I just finished the book and could not help but draw parallels between what I was doing with my life at the time Azar Nafisi was risking hers to gather with a select group of young women and study Western Literature in Revolutionary Iran.

At a time when I was struggling to try to get my students to just plain read, she and her students (only a few years older than mine) were risking their lives to have the freedom to read the books they chose to study. As I fought to imbue an understanding of other times and other places in the lives of my students, they were joyfully reading contraband in the form of Henry James and Jane Austen. I kept hearing the defiant refrain from many of the young women I taught: “You would never get me to do that.” or “No way would I dress like that.”

Reading Lolita in Tehran is a strange mixture of a memoir in the best sense of the word. It is compelling and should be required reading for all young women who think their lives are so “hard.” We are given glimpses of what it was like to live in Revolutionary Iran. The young women could be stopped by the morality police for a stray strand of hair or flogged for nail polish. They could be admonished and threatened with prison for “immodest behavior” for simply enjoying a lunch on the lawn and giggling as do all young women. One was reprimanded for eating an apple too seductively. Being alone with a male companion not a husband or brother could be punished by stoning.

My favorite idiocy is that the movie and theatre censor was blind…literally. And this was the man who had the say over all movies and plays that were seen in Iran. It is also a heartbreaking story of the young women who grew up knowing only war and repression and their struggles to find a way to reconcile their lives as they lived them with the worlds about which they were reading. From the overthrow of the Shah through their departures for different parts of the world, they had known little other than the theocracy. They were told how to think, how to dress, how to react with other people. They were not told how to live. Yet, each one of them did embark on a life not expected of a young woman brought up in a religiously conservative state.
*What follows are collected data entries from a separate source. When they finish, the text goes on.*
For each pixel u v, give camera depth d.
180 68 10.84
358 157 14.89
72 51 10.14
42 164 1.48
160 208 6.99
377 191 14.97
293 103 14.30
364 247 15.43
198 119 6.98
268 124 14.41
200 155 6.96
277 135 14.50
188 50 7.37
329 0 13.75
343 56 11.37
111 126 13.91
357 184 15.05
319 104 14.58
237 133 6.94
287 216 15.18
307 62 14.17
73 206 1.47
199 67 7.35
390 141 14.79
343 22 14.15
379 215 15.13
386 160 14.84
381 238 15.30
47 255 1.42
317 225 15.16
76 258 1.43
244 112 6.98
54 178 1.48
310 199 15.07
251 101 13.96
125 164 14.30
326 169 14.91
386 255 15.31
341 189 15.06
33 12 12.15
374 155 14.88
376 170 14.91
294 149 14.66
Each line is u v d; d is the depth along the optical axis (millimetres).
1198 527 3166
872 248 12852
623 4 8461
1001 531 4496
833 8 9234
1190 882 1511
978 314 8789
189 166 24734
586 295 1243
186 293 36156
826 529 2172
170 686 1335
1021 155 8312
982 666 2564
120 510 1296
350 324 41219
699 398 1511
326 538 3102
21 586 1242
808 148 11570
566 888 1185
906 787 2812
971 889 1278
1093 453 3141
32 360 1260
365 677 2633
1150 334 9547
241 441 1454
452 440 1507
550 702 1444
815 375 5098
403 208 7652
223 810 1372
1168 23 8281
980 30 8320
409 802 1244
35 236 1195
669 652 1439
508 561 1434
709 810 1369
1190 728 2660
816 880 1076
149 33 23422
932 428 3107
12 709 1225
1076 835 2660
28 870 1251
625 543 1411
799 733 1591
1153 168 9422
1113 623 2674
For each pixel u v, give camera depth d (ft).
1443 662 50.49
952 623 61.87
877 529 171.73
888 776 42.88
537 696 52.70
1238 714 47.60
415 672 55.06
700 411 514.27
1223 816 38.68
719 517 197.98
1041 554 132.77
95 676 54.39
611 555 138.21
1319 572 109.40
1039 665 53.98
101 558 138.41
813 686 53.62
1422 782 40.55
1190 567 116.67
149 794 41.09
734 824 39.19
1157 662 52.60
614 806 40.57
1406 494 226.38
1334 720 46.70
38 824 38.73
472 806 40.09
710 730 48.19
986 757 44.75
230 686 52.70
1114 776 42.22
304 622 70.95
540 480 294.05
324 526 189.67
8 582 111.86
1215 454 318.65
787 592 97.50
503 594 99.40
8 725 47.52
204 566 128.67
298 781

Throughout the memoir, Nafisi ties the novels she and her students read to the political and moral climate of the day. Nafisi is removed as a teacher at the University of Tehran because she refuses to wear the veil. She withdraws into her world of literature for the freedom of imagination she so dearly values and passes on to her students. She not only draws parallels to life in Tehran and great literature, but also builds a strong case for the place of novels in our lives. Is this something I could have done? I fear I would not have the courage.

I strongly recommend Reading Lolita in Tehran as both a heartwarming adventure and a look into a world too many of us know too little about. I honor the courage of Azar Nafisi and the young women who sought her out.

Review by Jewel

Reading Lolita In Tehran: A Memoir in Books, by Azar Nafisi.